During Parking and Transportation Services’ annual “Bike to UT Day” on Thursday morning, APD issued 47 tickets to cyclists heading to the University as part of a “special assignment bike initiative,” according to APD officer Will Harvey.
Harvey said APD did not purposely schedule the initiative to coincide with the event.
“I predetermined all of the dates back in January,” Harvey said. “We had no way of knowing. It just happened to fall that way.”
APD officers wrote one of the tickets for going the wrong way on a one-way street and issued the rest for running stop signs, according to Harvey.
“We get a large number of complaints on a regular basis,” Harvey said. “If you’re out in West Campus or North Campus, it’s just getting more and more populated and congested.

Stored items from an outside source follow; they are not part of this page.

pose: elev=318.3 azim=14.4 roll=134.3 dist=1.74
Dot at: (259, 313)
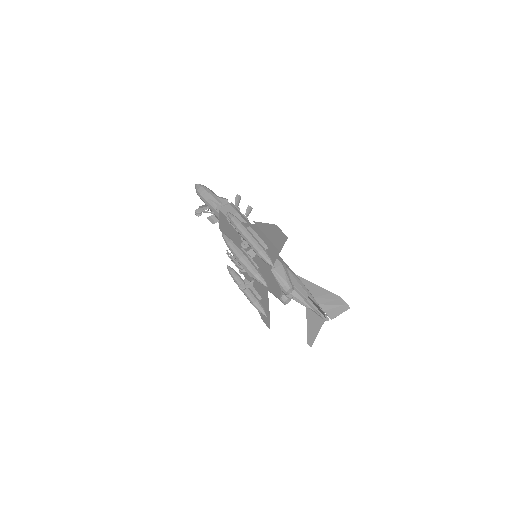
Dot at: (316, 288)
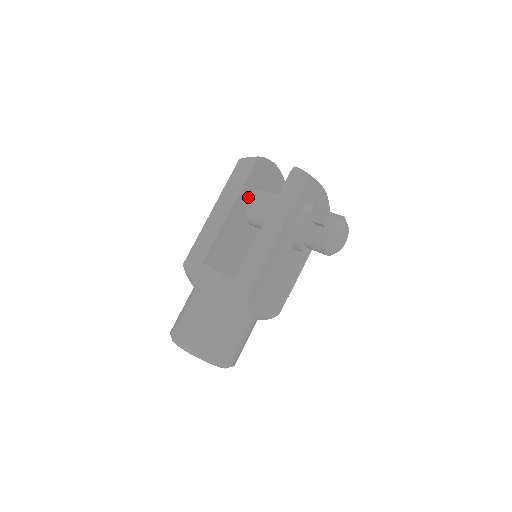
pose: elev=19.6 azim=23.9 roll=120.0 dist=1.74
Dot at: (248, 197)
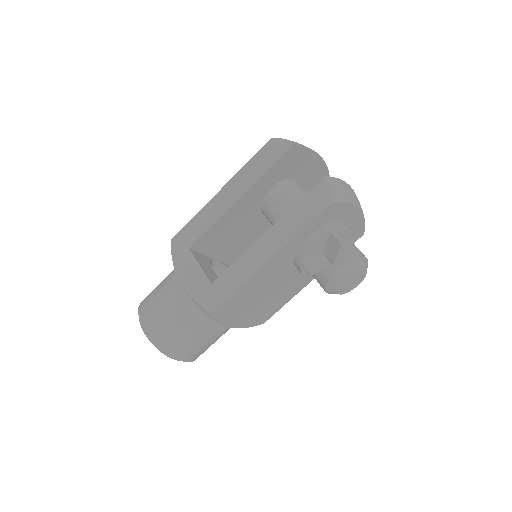
Dot at: (268, 187)
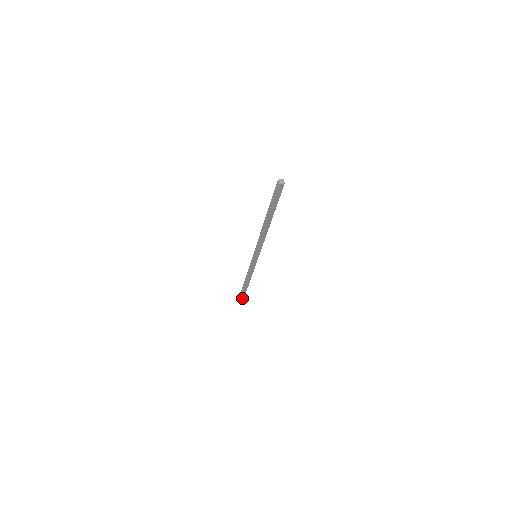
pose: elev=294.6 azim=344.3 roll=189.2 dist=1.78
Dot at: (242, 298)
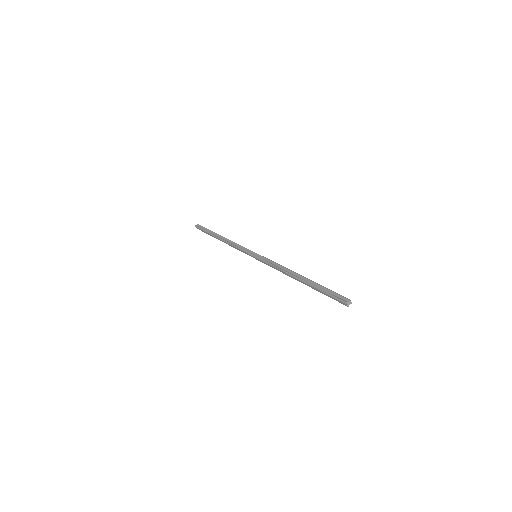
Dot at: (202, 230)
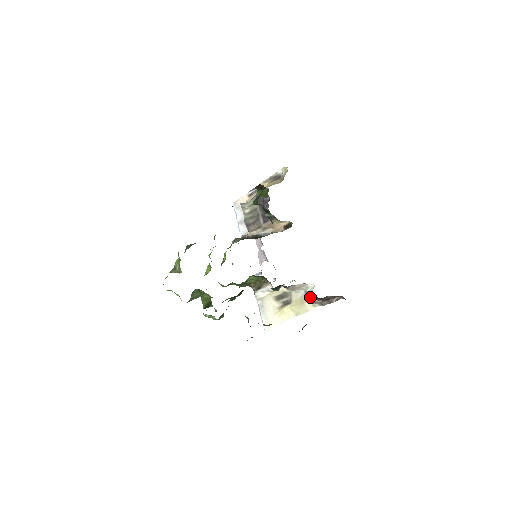
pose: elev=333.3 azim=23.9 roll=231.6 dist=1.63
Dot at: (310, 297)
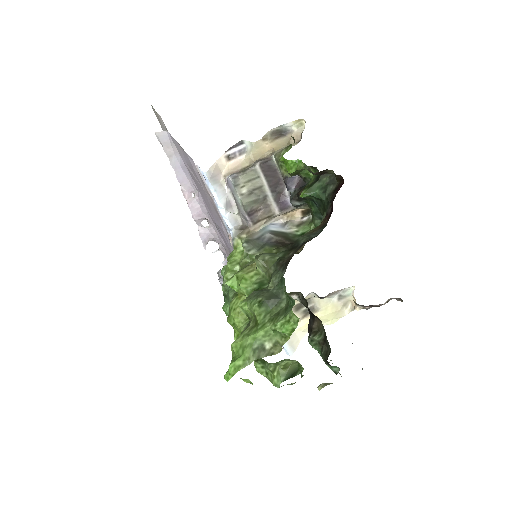
Dot at: (361, 306)
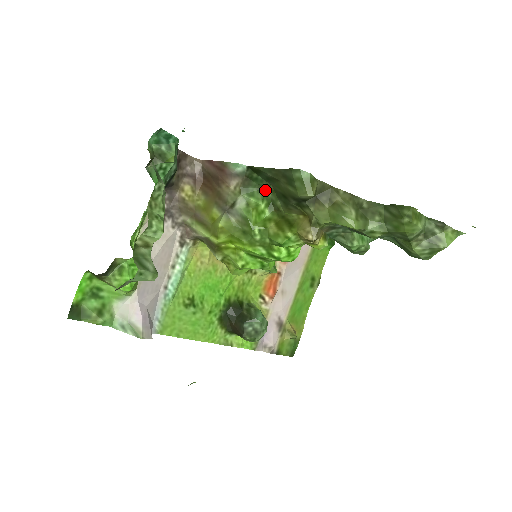
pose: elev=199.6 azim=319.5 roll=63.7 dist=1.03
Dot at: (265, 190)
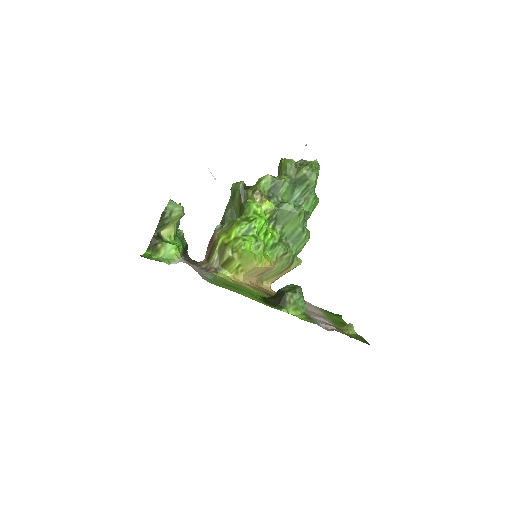
Dot at: occluded
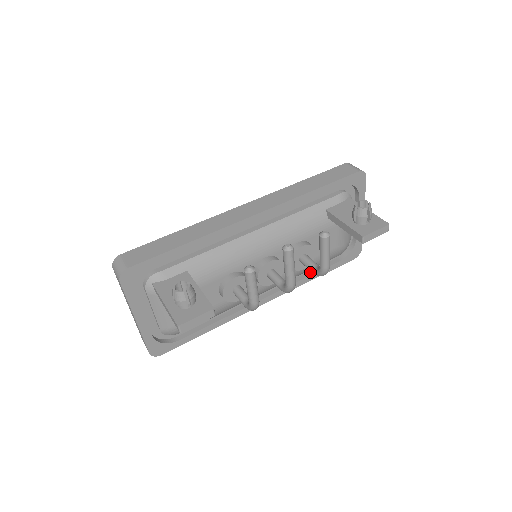
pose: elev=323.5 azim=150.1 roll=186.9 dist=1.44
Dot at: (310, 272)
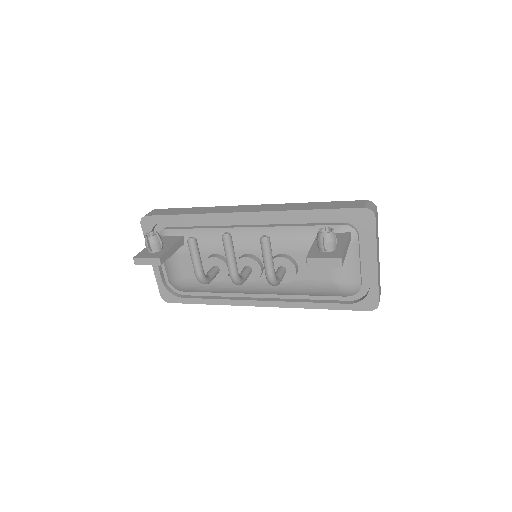
Dot at: (314, 300)
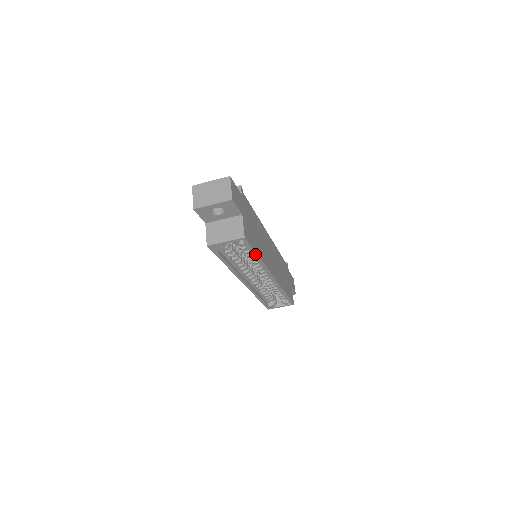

When that happens, complaints go up, and we felt we needed to get out and do something.”
Harvey said the initiative began in February and focuses not only on enforcing bike safety but also on pedestrian and driving violations in the West Campus and North Campus areas.
“Thus far for this operation, from February till now, we have written a total of 175 warnings and 128 tickets to bicyclists,” Harvey said.
Kent Kasischke, a visiting psychology student researcher, received a ticket while biking to campus this morning near the intersection of 29th Street and Speedway.
“Five or six other cops were just south of the intersection, and they were just picking off people left and right,” Kasischke said. “They were hiding behind the bridge. It was very off.”
Kasischke said although he did not disagree with the police’s decision to ticket him, he thought the officers could have been more lenient.
“Writing a ticket for running a stop sign, I totally understand,” Kasischke said. “I definitely didn’t come to a full stop. It was kind of the demeanor in which they did it: They kind of jumped up in the middle of the road and forced you to stop, otherwise you would hit them. There was no dialogue, they were just writing tickets [and] then letting people go.”
Kasischke thought police could have used the opportunity to educate bicyclists about the importance of following traffic laws.
“These police were just pulling people left and right and writing tickets and not educating anybody,” Kasischke said. “When he pulled me over, he asked me why I thought I was pulled over, and I’ve been riding a bike for years — I knew it was for going through the stop sign. But, with the girl next to me, there was no effort to explain it to her.”
Kasischke thought it was a “strange coincidence” that APD officers conducted the initiative on Bike to UT Day.
UTPD spokeswoman Cindy Posey said campus police were not aware of the APD operation.